2. Back Up Before Expanding
While expansion is generally safe, modifying the VHD's internal geometry carries risk. Keep a backup of the VHDX file before modifying it, especially for production VMs.
3. Verify the VHD Is Detached
expand vdisk silently fails or produces errors if the VHD is mounted or in use. Shut down VMs, detach any DiskPart mounts, and close any applications that may have the file open.
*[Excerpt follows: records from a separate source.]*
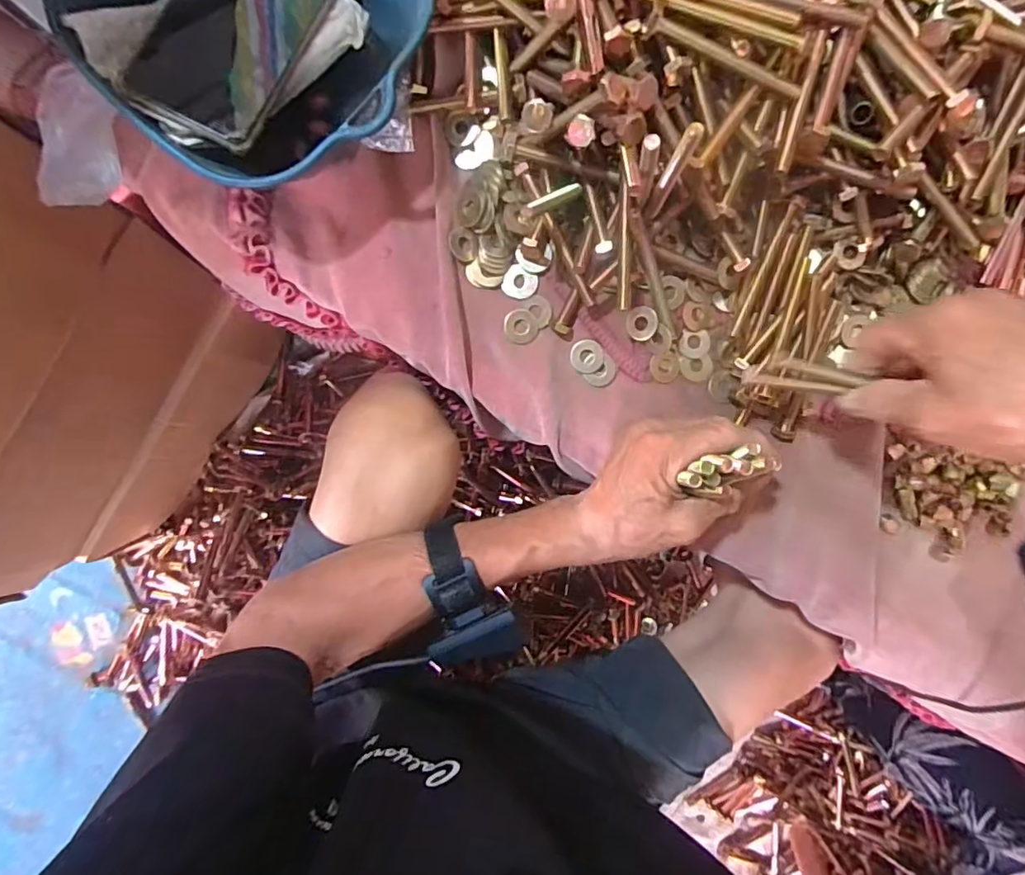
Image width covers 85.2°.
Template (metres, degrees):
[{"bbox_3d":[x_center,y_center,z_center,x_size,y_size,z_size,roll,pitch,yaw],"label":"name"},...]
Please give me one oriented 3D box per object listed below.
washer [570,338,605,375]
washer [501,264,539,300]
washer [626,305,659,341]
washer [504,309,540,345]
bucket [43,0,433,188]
[{"bbox_3d":[0.057,-0.061,0.421,0.024,0.004,0.025,5,93,-6],"label":"washer"},{"bbox_3d":[0.006,-0.115,0.417,0.025,0.004,0.024,0,94,-5],"label":"washer"},{"bbox_3d":[0.097,-0.085,0.417,0.023,0.005,0.025,8,106,29],"label":"washer"},{"bbox_3d":[0.007,-0.083,0.415,0.026,0.004,0.026,4,94,-6],"label":"washer"},{"bbox_3d":[-0.154,-0.254,0.348,0.189,0.079,0.187,0,94,-5],"label":"bucket"}]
4. Use Resize-VHD for Hyper-V Online Expansion
For Generation 2 VMs on Windows Server 2012 R2+, Resize-VHD supports online expansion, the VM stays running during the resize. This eliminates downtime for the expansion step (though the guest-side partition extension may still require Disk Management).
5. Log Every Expansion
Track VHD size changes for capacity planning:
echo [%date% %time%] Expanded %VHDPath% to %NewSizeMB% MB >> vhd_operations.log
Over time, this reveals which VMs or containers frequently need more space, candidates for larger initial sizing.
6. Plan for Growth
If a VHD has been expanded twice in the last 6 months, consider creating it with a larger initial size next time. Repeated expansion adds operational overhead and downtime.
Conclusions
Expanding VHD files is a routine operation in virtual environments, but the two-step nature (expand container + extend partition) is a frequent source of confusion. By automating both steps with proper validation, size comparison, host space verification, VHD type detection, and partition extension, you ensure that the expansion is complete and the space is actually usable. Combined with logging for capacity planning, this automation turns a manual, error-prone process into a reliable one-click operation.